Procurar dentro de qualquer corpo quase sempre encontra algo, e a maioria desses achados é benigna. O problema é a cascata que vem depois: mais exames, biópsias, sustos e despesas por coisas que nunca fariam mal. Os médicos chamam essas descobertas acidentais de incidentalomas.

Existem defensores sérios da outra posição. Dan Sodickson, pesquisador e conselheiro científico da empresa Ezra, argumenta que uma imagem anual repetida funcionaria como um filme, e não como uma única foto, e permitiria ver como o corpo muda ao longo do tempo.

Essa vigilância ativa pode transformar a medicina de reativa para preventiva. A Midjourney não entra em um campo vazio: compete com a Neko Health, empresa cofundadora do Spotify, com a Prenuvo e com a própria Ezra, que já cobra entre 300 e 2.500 dólares por exames preventivos. A diferença deles é o embrulho de luxo do spa e o objetivo de que um dia custa apenas alguns dólares.

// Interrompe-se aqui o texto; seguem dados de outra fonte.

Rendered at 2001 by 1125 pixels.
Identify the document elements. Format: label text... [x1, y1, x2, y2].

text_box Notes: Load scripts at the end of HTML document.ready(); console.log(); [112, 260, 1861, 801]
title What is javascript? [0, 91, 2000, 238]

O maior risco pode não ser a saúde, mas os dados.

Um bilhão de escaneamentos por mês formaria o maior arquivo de anatomia humana já montado.

É aí que a inteligência artificial que Midjourney conhece bem se encaixaria mais tarde.

Resumindo, a Midjourney Medical anunciou um dispositivo chamado de Ultrasonic CT: um scanner que promete mapear todo o seu corpo com ultrassom, sem radiação, enquanto você descansa dentro de uma piscina de água morna.

Por enquanto, é aconselhável olhar com curiosidade e calma. A iniciativa é real, a ciência básica existe e o problema que ela ataca, que detecta doenças mais cedo, é genuíno. Mas entre o render e o quarto de um spa com um radiologista revisando imagens, há um longo caminho. O futuro da saúde será fascinante. Ainda não chegou.

Referências

Padrão de Negócios. (18 de junho de 2026). A startup de IA Midjourney migra para a saúde com uma máquina de ultrassom de corpo inteiro. https://www.business-standard.com/technology/tech-news/ai-startup-midjourney-pivots-to-health-with-full-body-ultrasound-machine-126061800614_1.html

Garrett, J., Xu, Y., Oh, S., et al. (2026). Tomografia por ultrassom humana de corte transversal completo. Engenharia Biomédica da Natureza. https://www.nature.com/articles/s41551-026-01660-4

No meio da jornada. (2026). Medicina no meio da jornada. https://www.midjourney.com/medical

Comissão de Valores Mobiliários dos EUA. (17 de novembro de 2025). Relatório Atual da Butterfly Network, Inc. (Formulário 8-K).